The two states are leading the US buildout of battery storage capacity, which is expected to nearly double its footprint this year to just under 30GW, according to the US Energy Information Administration.

“Storage is becoming increasingly significant, helping to stabilise renewable energy output and increase its ability to serve as a reliable base load resource,” said Jason Allen, chief executive of Leeward Renewable Energy, a large developer. On Tuesday, LRE signed an agreement with Pacific Gas & Electric to dispatch power from its Arizona battery project during times of peak demand.


President Biden’s landmark Inflation Reduction Act extended tax credits to battery storage developers for the first time, driving down costs for systems and helping turbocharge deployment to help meet the country’s goal of 100 per cent carbon-free electricity by 2035.

The addition of batteries is generating quick returns for developers while helping mitigate grid reliability concerns over renewable power.

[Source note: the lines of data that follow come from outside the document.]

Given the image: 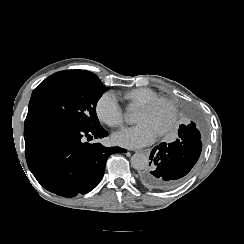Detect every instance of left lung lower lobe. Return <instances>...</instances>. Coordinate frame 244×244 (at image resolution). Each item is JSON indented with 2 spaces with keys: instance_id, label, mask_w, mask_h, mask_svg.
<instances>
[{
  "instance_id": "1",
  "label": "left lung lower lobe",
  "mask_w": 244,
  "mask_h": 244,
  "mask_svg": "<svg viewBox=\"0 0 244 244\" xmlns=\"http://www.w3.org/2000/svg\"><path fill=\"white\" fill-rule=\"evenodd\" d=\"M179 138L170 144L156 146L150 155L149 168L139 174L140 181L153 189L168 191L179 186L196 164L202 150L201 134L197 119L182 124Z\"/></svg>"
}]
</instances>
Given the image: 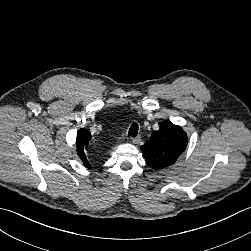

Batteries capture excess wind and solar energy and deploy it during parts of the day when generation is low, limiting the use of high-emitting “peaker” plants that deliver power quickly at times of high demand.

“[Developers] are recovering their investments in very short periods of time,” said Juan Arteaga, a senior associate at Enverus, adding that the role battery storage systems play on the grid varies widely depending on the market. While battery storage is making up a large share of generation in California, in Texas, it’s geared towards ancillary services, which covers contingencies and serves the grid during times of mismatch between supply and demand. 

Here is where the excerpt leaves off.